Neue Grundsicherung ab Juli: Strengere Regeln und härtere Sanktionen für Arbeitslose
Marie SchulzNeue Grundsicherung ab Juli: Strengere Regeln und härtere Sanktionen für Arbeitslose
Deutschlands neues Grundsicherungssystem tritt am 1. Juli 2023 in Kraft. Es führt strengere Regeln und schärfere Sanktionen für Bezieher von Sozialleistungen ein. Die Regierung betont, die Änderungen richteten sich nur gegen Arbeitsunwillige – Kritiker widersprechen vehement.

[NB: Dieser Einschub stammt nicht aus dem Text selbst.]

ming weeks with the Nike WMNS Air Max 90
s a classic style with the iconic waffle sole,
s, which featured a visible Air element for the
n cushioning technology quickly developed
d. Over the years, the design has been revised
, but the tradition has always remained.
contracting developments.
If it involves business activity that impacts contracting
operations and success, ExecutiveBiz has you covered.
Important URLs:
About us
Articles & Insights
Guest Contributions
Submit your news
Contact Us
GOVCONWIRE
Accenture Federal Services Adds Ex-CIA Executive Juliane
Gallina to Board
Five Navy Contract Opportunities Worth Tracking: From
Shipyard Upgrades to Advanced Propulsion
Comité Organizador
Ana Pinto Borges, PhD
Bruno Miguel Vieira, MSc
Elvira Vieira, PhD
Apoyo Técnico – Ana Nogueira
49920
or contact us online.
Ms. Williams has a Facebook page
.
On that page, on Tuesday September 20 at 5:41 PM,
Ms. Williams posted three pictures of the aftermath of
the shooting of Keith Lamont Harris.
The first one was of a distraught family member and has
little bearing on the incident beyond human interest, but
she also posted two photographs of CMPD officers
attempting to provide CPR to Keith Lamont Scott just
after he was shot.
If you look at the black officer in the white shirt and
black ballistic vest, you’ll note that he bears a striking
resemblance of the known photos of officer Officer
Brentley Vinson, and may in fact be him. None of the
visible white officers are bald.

Nach dem neuen System kann das dreimalige Nichterscheinen beim Jobcenter zum vollständigen Entzug der Leistungen führen. Betroffen sind auch die Wohnkosten, die um bis zu 100 Prozent gekürzt werden können. Zwar sollen Kinder vor vollständigen Sanktionen geschützt werden, doch in jedem dritten Fall sind sie indirekt betroffen.
Die Reform bringt zudem das Prinzip der „Vermittlungsvorrangigkeit“ zurück: Statt Qualifizierung steht die schnelle Arbeitsvermittlung im Vordergrund. Wer Jobangebote ablehnt, riskiert nun schneller den kompletten Leistungsentzug.

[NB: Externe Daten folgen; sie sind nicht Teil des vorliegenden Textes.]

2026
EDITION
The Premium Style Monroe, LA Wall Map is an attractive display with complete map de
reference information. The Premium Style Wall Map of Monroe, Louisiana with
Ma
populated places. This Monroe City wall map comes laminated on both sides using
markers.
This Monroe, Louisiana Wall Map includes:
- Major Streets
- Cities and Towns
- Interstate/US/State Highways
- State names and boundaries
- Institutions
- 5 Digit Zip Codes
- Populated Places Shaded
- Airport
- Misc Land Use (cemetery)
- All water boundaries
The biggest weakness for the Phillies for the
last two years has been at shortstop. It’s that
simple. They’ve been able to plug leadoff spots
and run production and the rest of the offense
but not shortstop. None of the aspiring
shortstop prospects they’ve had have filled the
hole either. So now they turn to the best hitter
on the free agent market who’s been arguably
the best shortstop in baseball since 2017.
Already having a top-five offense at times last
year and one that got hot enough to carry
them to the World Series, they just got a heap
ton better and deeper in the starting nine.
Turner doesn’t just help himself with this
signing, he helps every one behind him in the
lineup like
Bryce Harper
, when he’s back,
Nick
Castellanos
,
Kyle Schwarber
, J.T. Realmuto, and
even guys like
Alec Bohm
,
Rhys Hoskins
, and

Sachbearbeiter erhalten großen Spielraum bei der Bewertung von Antragstellern. Manche könnten die Regeln flexibel anwenden, andere sie strikt durchsetzen. Die Regierung stützt sich auf eine rechtliche Grauzone im Sozialgesetzbuch II, die „Erreichbarkeitsklausel“.

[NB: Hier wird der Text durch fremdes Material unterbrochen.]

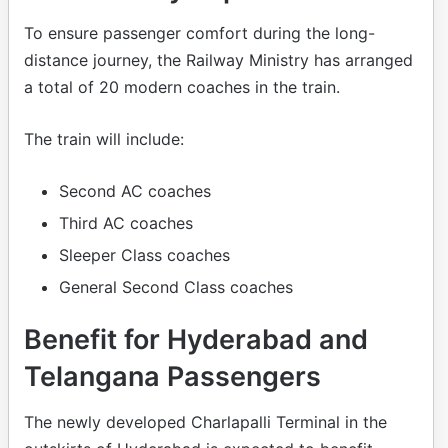
To ensure passenger comfort during the long-
distance journey, the Railway Ministry has arranged
a total of 20 modern coaches in the train.
The train will include:
Second AC coaches
Third AC coaches
Sleeper Class coaches
General Second Class coaches
Benefit for Hyderabad and
Telangana Passengers
The newly developed Charlapalli Terminal in the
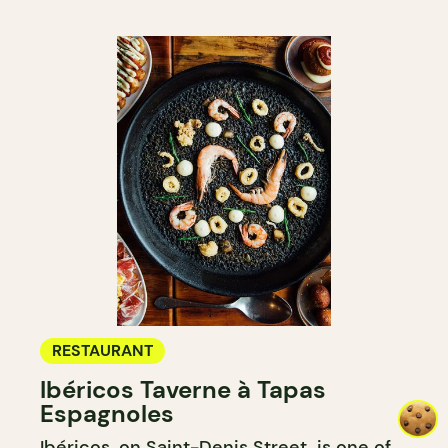
RESTAURANT
Ibéricos Taverne à Tapas
Espagnoles
Ibéricos, on Saint-Denis Street, is one of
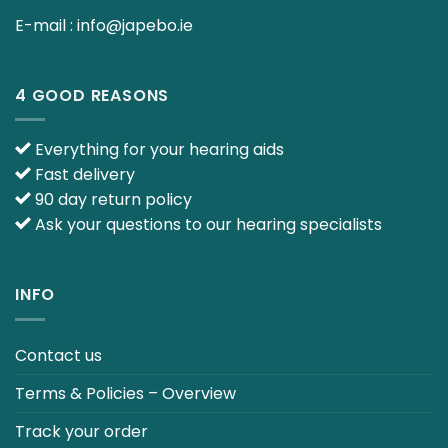
E-mail :
info@japebo.ie
4 GOOD REASONS
Everything for your hearing aids
Fast delivery
90 day return policy
Ask your questions to our hearing specialists
INFO
Contact us
Terms & Policies – Overview
Track your order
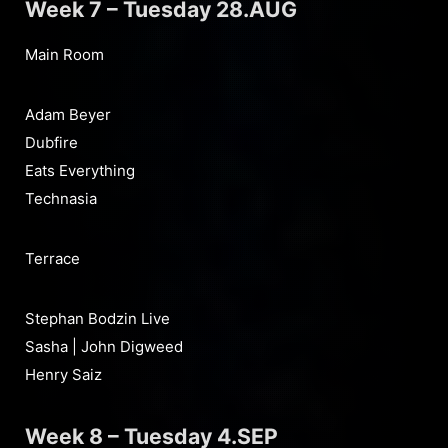
Week 7 – Tuesday 28.AUG
Main Room
Adam Beyer
Dubfire
Eats Everything
Technasia
Terrace
Stephan Bodzin Live
Sasha | John Digweed
Henry Saiz
Week 8 – Tuesday 4.SEP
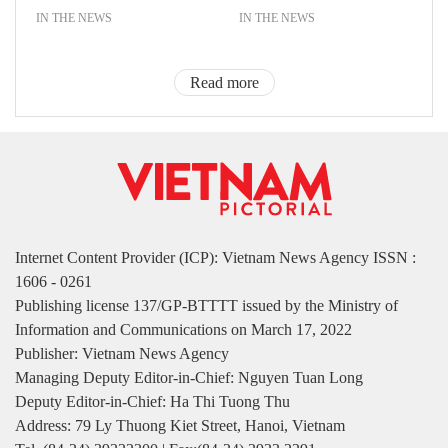
IN THE NEWS
IN THE NEWS
Read more
Internet Content Provider (ICP): Vietnam News Agency ISSN :
1606 - 0261
Publishing license 137/GP-BTTTT issued by the Ministry of
Information and Communications on March 17, 2022
Publisher: Vietnam News Agency
Managing Deputy Editor-in-Chief: Nguyen Tuan Long
Deputy Editor-in-Chief: Ha Thi Tuong Thu
Address: 79 Ly Thuong Kiet Street, Hanoi, Vietnam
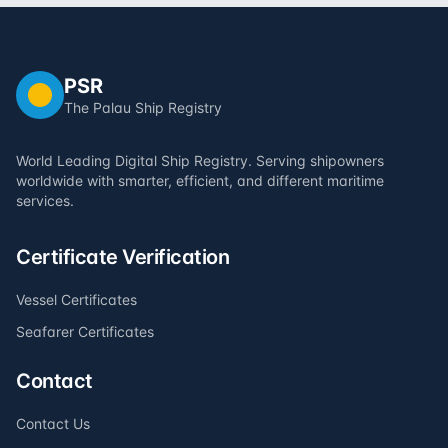
PSR
The Palau Ship Registry
World Leading Digital Ship Registry. Serving shipowners
worldwide with smarter, efficient, and different maritime
services.
Certificate Verification
Vessel Certificates
Seafarer Certificates
Contact
Contact Us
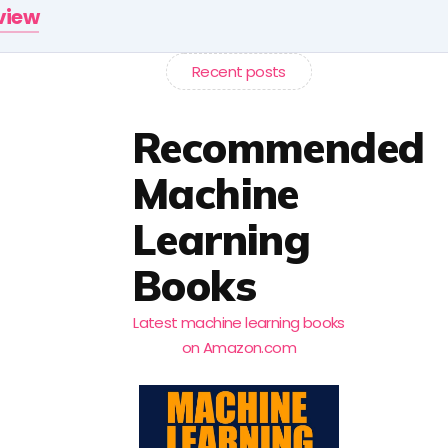
rview
Recent posts
Recommended
Machine
Learning
Books
Latest machine learning books
on Amazon.com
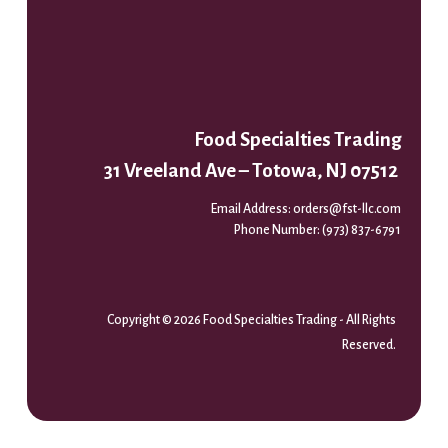
Food Specialties Trading
31 Vreeland Ave – Totowa, NJ 07512
Email Address:
orders@fst-llc.com
Phone Number:
(973) 837-6791
Copyright © 2026 Food Specialties Trading - All Rights
Reserved.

Die verschärften Sanktionen dürften weitreichende Folgen haben – nicht nur für Leistungsbezieher, sondern auch für die Mittelschicht, etwa bei Lohnverhandlungen. Kritiker wie Helena Steinhaus halten die Maßnahmen für ungerecht und warnen vor den Auswirkungen auf schutzbedürftige Gruppen.